In one to three sentences, explain why the press release on the censorship amendment bill says the bill will let the film censor ban or restrict Christian videos.

TEXT EXCERPT:
··········
Dunne distances himself from freedom for Christians

Tuesday 15 Feb 2005

Stephen Franks - Press Releases - Other

United Future's astonishing support for Labour's censorship amendment bill will enable the film censor to ban or restrict Christian videos, ACT Justice spokesman Stephen Franks said today.

"Four years ago the censor tried to suppress the `Living Word' video, which urged teenagers against homosexuality. The Films, Videos and Publications Classification Amendment Bill, being debated today, will empower the censor to reverse the Court of Appeal's decision that he was illegally suppressing free-speech," Mr Franks said.

"This isn't just another disappointment for Christians. It is dangerous for all who believe that even those whose ideas we detest must be free to express them. Peter Dunne may think he is just cutely re-positioning his party. In fact, he is smoothing the path for Labour to pass `hate speech' laws later this year. Then they can prosecute critics of their social engineering.

"Christians shouldn't be surprised if they hear roosters crowing around Parliament this afternoon, as another Peter tries to deny association with them.

"For reasons that have never been explained, United Future MP Marc Alexander introduced a members' bill two years ago to allow the censor to ignore the restriction on his banning powers to sex, horror, violence, exploitation of children, torture and so forth. One year ago Mr Alexander withdrew his bill. Now we see why. He must have been in on the little scheme now hiding in this bill.
··········
Records in a dataset:
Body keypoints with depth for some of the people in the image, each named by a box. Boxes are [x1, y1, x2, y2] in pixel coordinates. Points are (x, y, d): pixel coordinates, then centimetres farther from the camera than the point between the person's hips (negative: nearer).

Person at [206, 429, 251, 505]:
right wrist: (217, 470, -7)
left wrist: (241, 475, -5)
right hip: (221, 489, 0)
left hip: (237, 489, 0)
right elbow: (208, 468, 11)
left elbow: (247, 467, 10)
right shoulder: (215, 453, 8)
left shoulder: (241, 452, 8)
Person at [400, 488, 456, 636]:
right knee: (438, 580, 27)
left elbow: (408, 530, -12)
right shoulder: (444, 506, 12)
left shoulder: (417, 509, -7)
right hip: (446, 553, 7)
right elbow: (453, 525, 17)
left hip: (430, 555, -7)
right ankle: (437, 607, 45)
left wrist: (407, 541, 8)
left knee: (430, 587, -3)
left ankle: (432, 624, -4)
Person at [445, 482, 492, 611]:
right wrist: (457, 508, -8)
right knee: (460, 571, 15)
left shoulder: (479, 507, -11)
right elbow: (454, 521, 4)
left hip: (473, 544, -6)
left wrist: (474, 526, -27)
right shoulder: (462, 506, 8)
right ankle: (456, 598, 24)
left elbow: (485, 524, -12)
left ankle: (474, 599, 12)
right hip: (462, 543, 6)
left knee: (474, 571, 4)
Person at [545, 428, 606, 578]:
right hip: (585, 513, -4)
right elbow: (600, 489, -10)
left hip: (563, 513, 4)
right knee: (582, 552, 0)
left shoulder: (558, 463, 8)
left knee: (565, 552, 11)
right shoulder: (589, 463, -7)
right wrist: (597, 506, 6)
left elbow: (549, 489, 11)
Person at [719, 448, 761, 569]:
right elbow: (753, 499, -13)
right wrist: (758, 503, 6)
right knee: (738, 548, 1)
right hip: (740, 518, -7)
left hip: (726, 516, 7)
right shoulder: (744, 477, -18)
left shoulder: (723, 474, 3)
··········
EXPECTED ANSWER: The release says the bill will empower the censor to reverse the Court of Appeal's decision that he was illegally suppressing free speech when, four years earlier, he tried to suppress the "Living Word" video. That video urged teenagers against homosexuality.